Return each line of the entries that holds the string "lines".

[Stored data entries]
* * *

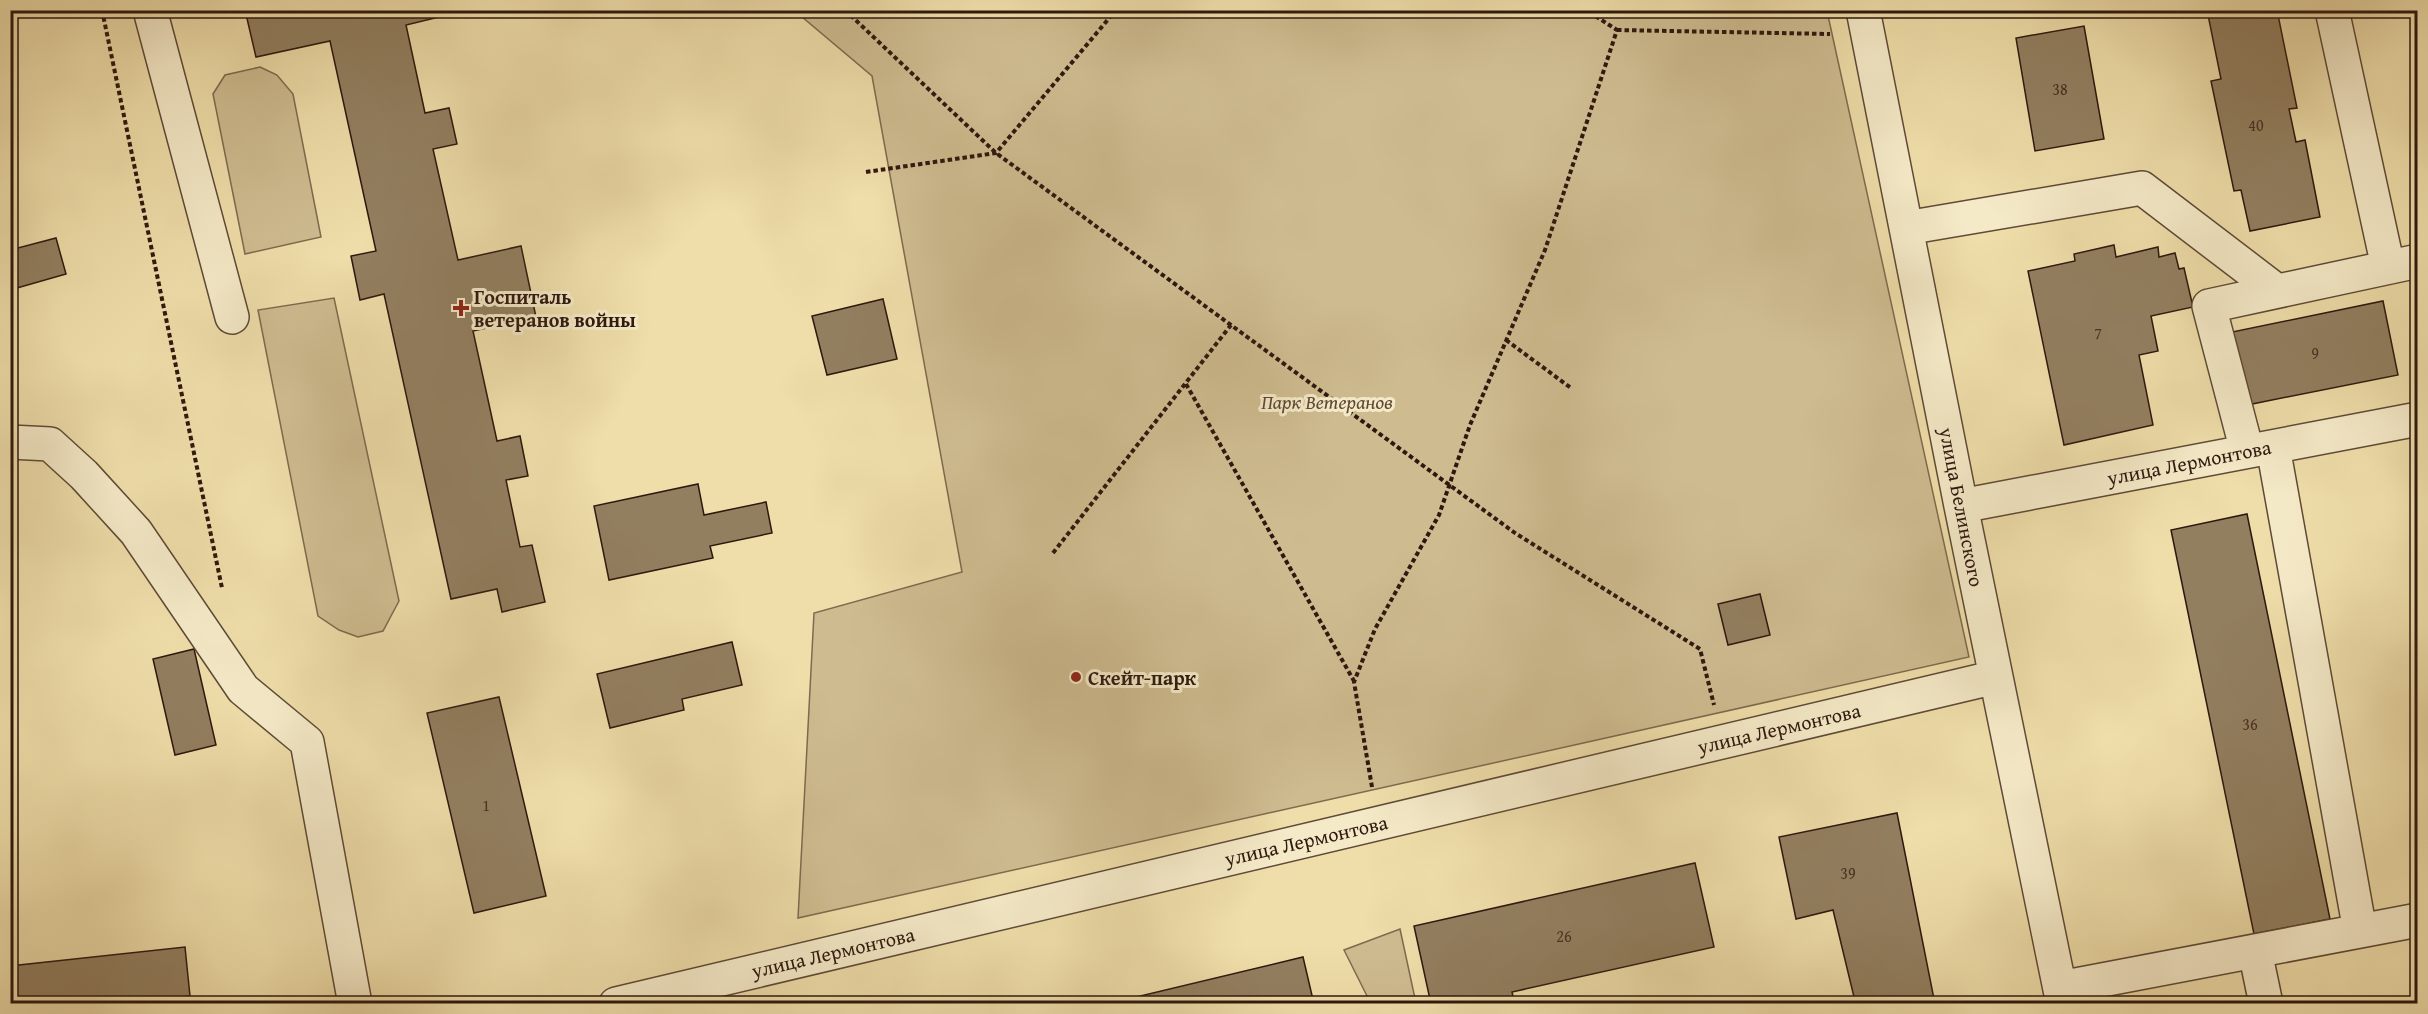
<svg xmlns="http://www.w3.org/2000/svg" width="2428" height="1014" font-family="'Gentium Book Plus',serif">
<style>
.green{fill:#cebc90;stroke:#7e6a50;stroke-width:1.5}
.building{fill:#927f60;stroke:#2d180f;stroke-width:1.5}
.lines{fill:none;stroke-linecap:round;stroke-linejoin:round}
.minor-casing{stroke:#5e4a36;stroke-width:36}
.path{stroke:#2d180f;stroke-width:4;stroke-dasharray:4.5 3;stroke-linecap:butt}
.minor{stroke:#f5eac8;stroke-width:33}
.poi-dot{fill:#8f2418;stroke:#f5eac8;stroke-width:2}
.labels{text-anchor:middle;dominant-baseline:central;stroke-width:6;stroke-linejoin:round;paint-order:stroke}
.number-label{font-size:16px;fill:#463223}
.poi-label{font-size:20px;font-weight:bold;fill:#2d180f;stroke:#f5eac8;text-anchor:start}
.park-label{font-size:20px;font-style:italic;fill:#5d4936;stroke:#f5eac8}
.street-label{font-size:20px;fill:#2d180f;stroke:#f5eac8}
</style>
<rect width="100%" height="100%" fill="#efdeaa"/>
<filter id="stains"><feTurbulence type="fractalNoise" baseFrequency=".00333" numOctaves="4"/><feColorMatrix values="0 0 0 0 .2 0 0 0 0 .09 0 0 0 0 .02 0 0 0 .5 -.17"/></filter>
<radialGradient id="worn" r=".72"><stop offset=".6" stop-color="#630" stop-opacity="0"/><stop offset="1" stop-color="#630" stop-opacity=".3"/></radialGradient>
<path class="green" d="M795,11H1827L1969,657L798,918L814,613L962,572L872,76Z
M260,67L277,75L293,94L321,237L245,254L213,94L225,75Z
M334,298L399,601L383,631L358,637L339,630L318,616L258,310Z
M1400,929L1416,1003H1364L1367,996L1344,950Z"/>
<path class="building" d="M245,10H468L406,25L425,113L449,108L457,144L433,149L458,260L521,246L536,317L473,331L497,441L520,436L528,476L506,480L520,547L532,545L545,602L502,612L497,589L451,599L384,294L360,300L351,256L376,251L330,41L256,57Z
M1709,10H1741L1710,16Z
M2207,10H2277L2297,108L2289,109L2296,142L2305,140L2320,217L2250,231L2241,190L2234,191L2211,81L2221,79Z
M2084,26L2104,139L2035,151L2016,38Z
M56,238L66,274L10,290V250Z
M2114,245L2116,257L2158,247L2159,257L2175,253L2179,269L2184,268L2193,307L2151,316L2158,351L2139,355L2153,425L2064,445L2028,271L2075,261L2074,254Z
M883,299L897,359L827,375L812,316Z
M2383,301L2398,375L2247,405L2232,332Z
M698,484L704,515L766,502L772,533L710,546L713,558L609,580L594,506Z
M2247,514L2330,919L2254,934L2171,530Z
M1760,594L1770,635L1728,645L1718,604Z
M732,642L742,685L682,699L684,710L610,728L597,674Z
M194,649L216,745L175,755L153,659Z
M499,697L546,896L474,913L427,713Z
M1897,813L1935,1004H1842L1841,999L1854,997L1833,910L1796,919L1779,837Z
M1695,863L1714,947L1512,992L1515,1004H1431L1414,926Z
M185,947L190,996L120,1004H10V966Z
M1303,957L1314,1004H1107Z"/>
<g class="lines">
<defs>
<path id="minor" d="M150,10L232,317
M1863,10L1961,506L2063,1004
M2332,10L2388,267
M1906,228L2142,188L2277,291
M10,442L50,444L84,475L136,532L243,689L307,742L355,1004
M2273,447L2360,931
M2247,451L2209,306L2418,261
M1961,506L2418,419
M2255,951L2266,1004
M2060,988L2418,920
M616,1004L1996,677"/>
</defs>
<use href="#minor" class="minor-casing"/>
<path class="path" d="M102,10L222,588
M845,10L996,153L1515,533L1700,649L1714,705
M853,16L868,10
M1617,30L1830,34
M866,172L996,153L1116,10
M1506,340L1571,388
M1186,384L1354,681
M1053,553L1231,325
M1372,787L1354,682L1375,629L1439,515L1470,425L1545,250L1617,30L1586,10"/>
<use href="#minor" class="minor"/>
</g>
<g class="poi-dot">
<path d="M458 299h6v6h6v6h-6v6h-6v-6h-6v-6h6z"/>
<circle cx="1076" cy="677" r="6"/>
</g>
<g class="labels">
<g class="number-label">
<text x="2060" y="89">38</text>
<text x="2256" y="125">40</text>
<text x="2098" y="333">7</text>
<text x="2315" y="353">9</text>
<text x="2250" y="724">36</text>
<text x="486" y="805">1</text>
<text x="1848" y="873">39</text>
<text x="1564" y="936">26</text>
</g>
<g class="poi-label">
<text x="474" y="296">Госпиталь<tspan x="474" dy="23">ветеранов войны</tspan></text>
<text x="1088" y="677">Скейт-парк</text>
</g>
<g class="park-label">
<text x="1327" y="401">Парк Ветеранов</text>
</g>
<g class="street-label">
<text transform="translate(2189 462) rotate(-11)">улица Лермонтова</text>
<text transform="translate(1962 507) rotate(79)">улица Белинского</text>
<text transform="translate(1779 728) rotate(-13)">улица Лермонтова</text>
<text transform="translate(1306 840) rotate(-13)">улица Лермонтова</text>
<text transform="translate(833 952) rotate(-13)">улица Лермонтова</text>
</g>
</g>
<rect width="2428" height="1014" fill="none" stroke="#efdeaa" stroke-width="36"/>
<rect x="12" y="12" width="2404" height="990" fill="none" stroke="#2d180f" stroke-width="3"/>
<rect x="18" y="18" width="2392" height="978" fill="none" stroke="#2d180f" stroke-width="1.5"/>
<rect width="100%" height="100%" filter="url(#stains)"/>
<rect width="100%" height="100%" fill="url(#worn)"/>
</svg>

* * *

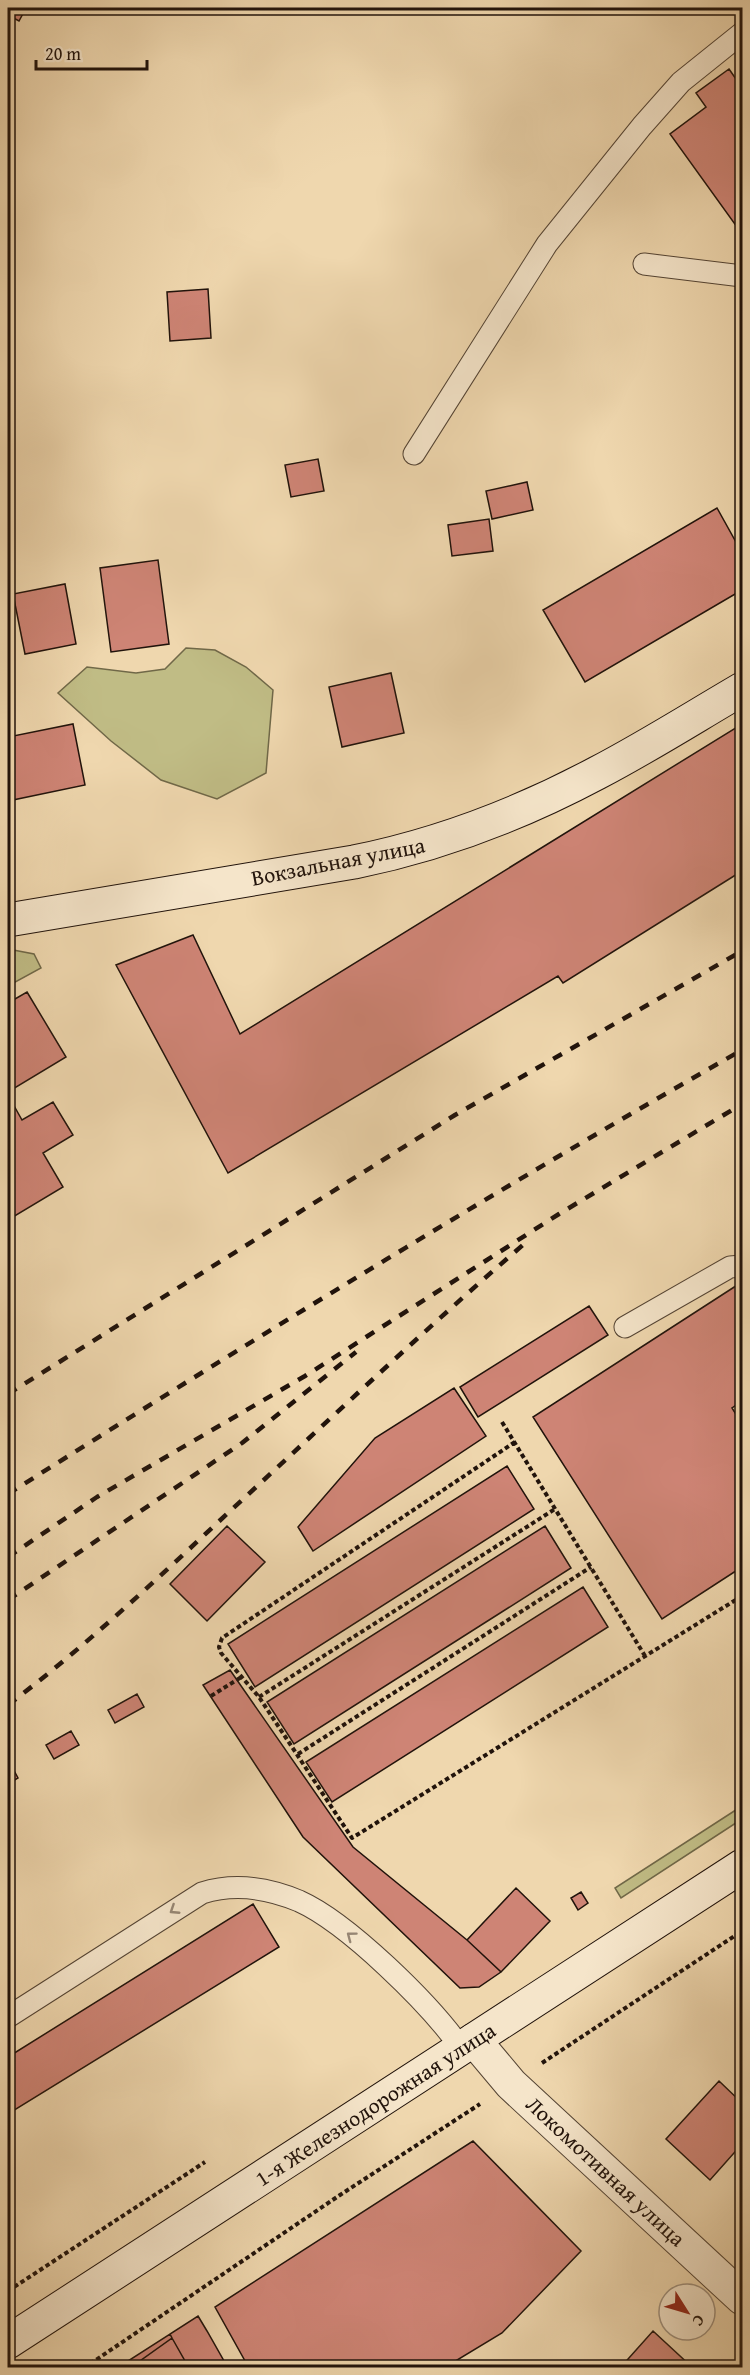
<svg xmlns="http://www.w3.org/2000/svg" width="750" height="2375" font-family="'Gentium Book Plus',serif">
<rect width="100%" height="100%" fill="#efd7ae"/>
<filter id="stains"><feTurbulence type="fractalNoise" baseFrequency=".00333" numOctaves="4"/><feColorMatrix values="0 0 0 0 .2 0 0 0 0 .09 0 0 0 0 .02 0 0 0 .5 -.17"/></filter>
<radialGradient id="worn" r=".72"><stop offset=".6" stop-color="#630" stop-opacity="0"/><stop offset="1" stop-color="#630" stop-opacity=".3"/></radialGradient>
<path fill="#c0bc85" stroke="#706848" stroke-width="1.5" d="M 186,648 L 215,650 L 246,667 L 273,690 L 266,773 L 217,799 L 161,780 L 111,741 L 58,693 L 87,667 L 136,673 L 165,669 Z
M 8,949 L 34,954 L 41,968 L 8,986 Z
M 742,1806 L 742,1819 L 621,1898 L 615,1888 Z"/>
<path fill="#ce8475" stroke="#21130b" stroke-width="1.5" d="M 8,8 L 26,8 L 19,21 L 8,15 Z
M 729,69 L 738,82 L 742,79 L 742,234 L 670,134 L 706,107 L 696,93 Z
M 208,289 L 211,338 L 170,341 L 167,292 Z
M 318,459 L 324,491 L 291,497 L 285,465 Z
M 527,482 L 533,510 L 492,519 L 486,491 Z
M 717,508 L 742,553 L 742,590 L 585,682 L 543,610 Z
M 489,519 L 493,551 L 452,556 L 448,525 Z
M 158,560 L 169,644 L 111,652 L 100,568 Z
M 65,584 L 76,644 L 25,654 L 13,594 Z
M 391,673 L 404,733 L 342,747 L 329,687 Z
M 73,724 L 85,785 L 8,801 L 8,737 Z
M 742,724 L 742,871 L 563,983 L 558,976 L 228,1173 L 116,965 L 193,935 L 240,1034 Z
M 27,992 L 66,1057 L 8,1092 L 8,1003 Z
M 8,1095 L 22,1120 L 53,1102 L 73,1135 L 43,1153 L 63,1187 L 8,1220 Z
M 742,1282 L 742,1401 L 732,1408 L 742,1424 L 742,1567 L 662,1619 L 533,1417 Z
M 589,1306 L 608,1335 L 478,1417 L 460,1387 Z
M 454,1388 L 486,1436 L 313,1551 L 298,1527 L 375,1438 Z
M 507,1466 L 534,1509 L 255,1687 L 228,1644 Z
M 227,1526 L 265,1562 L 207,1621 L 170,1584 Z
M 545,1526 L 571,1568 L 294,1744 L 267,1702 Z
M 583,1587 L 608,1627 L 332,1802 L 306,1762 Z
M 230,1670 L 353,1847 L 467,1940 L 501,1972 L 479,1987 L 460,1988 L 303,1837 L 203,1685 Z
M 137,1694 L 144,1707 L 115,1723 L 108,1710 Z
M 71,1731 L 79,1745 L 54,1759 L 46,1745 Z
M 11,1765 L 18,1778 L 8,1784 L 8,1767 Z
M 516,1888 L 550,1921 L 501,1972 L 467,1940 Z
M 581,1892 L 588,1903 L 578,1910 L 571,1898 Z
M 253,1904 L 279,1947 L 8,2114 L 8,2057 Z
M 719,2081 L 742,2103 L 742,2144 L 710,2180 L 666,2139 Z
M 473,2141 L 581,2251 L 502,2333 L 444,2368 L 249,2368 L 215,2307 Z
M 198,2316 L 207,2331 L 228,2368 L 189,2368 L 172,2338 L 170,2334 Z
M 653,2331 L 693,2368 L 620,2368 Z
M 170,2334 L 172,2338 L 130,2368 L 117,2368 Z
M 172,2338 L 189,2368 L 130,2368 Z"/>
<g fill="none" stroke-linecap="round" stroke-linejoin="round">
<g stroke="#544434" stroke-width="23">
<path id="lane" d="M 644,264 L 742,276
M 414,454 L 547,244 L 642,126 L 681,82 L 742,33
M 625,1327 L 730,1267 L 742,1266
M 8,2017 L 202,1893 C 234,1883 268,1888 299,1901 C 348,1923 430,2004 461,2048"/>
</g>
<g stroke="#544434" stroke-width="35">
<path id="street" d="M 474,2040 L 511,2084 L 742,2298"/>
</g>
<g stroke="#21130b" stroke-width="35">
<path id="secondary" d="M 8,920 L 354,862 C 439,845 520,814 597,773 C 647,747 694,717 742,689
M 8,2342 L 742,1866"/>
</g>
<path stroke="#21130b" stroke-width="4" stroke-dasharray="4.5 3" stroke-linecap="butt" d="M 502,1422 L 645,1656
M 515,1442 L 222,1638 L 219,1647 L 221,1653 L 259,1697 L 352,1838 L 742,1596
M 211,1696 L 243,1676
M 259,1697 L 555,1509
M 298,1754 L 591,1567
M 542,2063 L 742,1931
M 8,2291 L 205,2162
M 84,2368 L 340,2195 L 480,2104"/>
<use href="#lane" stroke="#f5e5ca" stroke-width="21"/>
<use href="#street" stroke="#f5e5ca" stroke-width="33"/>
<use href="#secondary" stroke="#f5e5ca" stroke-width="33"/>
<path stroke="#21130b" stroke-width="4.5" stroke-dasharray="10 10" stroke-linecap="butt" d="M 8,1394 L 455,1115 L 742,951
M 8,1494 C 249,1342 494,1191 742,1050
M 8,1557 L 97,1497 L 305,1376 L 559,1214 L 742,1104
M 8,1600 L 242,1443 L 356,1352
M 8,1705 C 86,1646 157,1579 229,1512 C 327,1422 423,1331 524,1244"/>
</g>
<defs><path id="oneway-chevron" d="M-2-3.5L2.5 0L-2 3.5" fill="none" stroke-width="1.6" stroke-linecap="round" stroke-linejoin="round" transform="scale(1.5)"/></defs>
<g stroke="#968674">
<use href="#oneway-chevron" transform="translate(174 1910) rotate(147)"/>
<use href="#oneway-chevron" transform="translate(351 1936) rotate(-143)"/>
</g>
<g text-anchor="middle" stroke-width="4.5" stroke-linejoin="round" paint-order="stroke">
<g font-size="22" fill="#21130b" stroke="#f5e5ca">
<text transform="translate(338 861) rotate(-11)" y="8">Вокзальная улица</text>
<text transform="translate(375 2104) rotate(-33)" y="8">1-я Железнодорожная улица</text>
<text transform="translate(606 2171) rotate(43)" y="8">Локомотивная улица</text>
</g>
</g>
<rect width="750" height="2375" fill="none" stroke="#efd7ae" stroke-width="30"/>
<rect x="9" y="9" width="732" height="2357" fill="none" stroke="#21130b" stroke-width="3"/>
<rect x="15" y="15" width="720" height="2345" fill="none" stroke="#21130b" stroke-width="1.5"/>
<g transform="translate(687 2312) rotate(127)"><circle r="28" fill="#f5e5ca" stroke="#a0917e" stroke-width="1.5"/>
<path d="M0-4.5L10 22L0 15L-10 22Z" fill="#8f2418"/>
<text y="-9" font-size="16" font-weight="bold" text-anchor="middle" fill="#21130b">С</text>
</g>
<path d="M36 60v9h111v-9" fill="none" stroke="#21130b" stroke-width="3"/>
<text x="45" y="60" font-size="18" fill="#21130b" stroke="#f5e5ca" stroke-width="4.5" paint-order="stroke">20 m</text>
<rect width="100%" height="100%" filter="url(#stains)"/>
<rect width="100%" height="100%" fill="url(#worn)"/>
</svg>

* * *

▶ [SOLUTION TO THIS PROBLEM]:
.lines{fill:none;stroke-linecap:round;stroke-linejoin:round}
<g class="lines">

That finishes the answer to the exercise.